Pakistan’s energy minister blamed it on a lack of investment in the network and said lessons had been learnt. Although the outage affected the Internet and mobile phone services, it didn’t stop many Pakistanis from taking to Twitter and other social media to share jokes and memes.
“Scenes at the home of that friend who has solar panels,” Twitter user @ zoeneedstherapy captioned a photo showing a single power outlet with five mobile phone chargers sticking out of it. Millions of Pakistanis suffer partial blackouts almost daily, including scheduled “load shedding” power cuts aimed at conserving electricity.
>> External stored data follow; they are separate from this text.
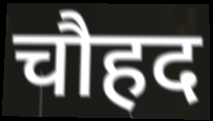
चौहद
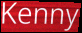
Kenny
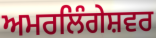
ਅਮਰਲਿੰਗੇਸ਼ਵਰ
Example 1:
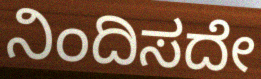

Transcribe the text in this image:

ನಿಂದಿಸದೇ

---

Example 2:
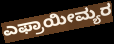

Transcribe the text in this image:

ಎಫ್ರಾಯೀಮ್ಯರ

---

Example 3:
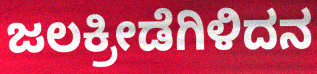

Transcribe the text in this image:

ಜಲಕ್ರೀಡೆಗಿಳಿದನ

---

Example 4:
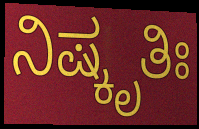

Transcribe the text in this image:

ನಿಷ್ಕೃತಿಃ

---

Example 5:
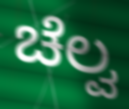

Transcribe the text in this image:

ಚೆಲ್ವ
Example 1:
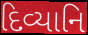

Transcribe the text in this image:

દિવ્યાનિ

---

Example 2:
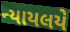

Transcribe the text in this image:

ન્યાયલયે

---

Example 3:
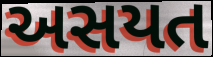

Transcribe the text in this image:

અસયત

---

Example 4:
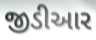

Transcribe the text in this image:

જીડીઆર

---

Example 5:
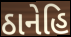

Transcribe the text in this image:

ઠાનેહિ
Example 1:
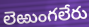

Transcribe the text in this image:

లెఱుంగలేరు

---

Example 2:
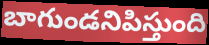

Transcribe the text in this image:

బాగుండనిపిస్తుంది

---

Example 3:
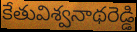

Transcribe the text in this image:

కేతువిశ్వనాథరెడ్డి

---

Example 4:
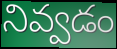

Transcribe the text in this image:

నివ్వడం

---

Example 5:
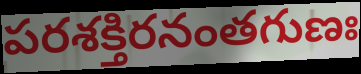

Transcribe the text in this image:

పరశక్తిరనంతగుణః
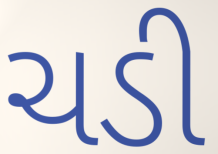
ચડી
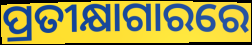
ପ୍ରତୀକ୍ଷାଗାରରେ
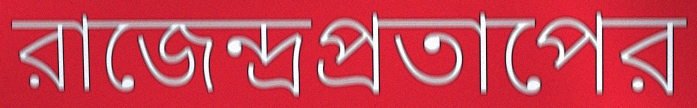
রাজেন্দ্রপ্রতাপের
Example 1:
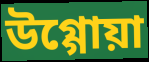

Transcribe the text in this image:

উগ্গোয়া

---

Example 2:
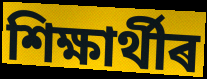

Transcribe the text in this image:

শিক্ষাৰ্থীৰ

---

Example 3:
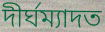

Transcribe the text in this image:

দীৰ্ঘম্যাদত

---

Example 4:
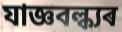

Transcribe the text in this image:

যাজ্ঞবল্ক্যৰ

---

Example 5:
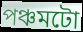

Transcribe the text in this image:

পঞ্চমটো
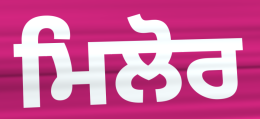
ਮਿਲੋਰ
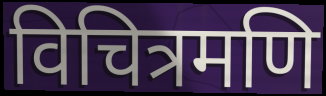
विचित्रमणि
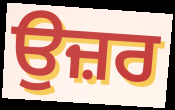
ਉਜ਼ਰ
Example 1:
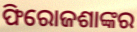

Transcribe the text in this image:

ଫିରୋଜଶାଙ୍କର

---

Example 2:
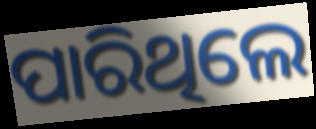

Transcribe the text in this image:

ପାରିଥିଲେ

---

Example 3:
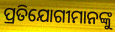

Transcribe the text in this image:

ପ୍ରତିଯୋଗୀମାନଙ୍କୁ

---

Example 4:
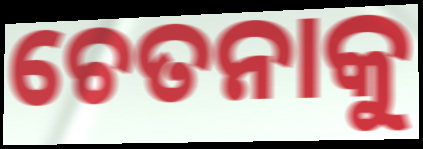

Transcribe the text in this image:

ଚେତନାକୁ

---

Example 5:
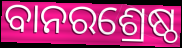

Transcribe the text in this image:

ବାନରଶ୍ରେଷ୍ଠ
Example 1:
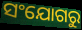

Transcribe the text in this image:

ସଂଯୋଗରୁ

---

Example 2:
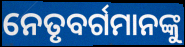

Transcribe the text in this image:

ନେତୃବର୍ଗମାନଙ୍କୁ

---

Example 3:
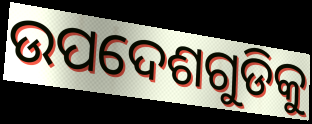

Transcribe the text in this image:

ଉପଦେଶଗୁଡିକୁ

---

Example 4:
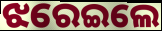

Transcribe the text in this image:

ଝରେଇଲେ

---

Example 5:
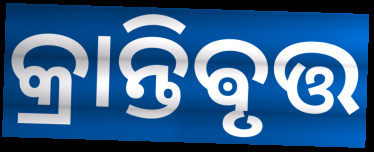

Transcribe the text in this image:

କ୍ରାନ୍ତିଵୃତ୍ତ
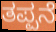
ತಪ್ಪನೆ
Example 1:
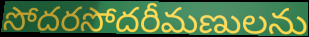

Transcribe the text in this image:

సోదరసోదరీమణులను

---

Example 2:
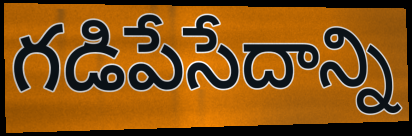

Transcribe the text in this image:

గడిపేసేదాన్ని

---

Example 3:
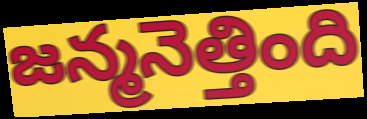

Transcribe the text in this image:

జన్మనెత్తింది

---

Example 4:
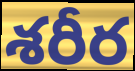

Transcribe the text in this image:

శరీర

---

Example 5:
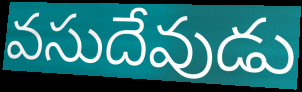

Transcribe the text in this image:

వసుదేవుడు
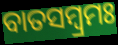
ବାତସମ୍ବ୍ରମଃ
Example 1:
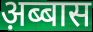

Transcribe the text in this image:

अ़ब्बास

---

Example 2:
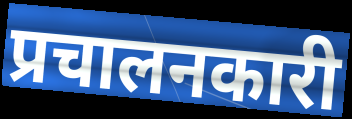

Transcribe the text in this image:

प्रचालनकारी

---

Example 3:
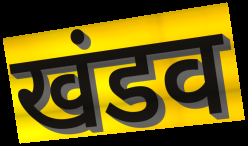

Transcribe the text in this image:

खंडव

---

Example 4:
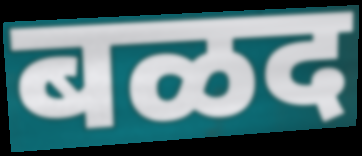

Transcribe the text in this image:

बळद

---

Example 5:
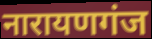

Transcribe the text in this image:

The disruptions have fuelled years of strong demand for alternative power supplies and some local governments offer subsidised solar panels.
In a village outside Jacobabad in Sindh province, a Reuters correspondent saw a single solar panel on the roof of the one-room home of a family of melon farmers.
“Nowadays everybody has solar panels ... but they face trouble at night because they have no other source of power,” said Sara Khan, the principal of a girls’ school in Jacobabad.
A popular meme taken from a Spiderman comic book showed three “Spidermen” standing in a circle, pointing to each other and saying “I have a UPS but it isn’t charged”; “I have a generator that runs on fuel, but there is no fuel”; “I have a solar panel but there is no sunlight”.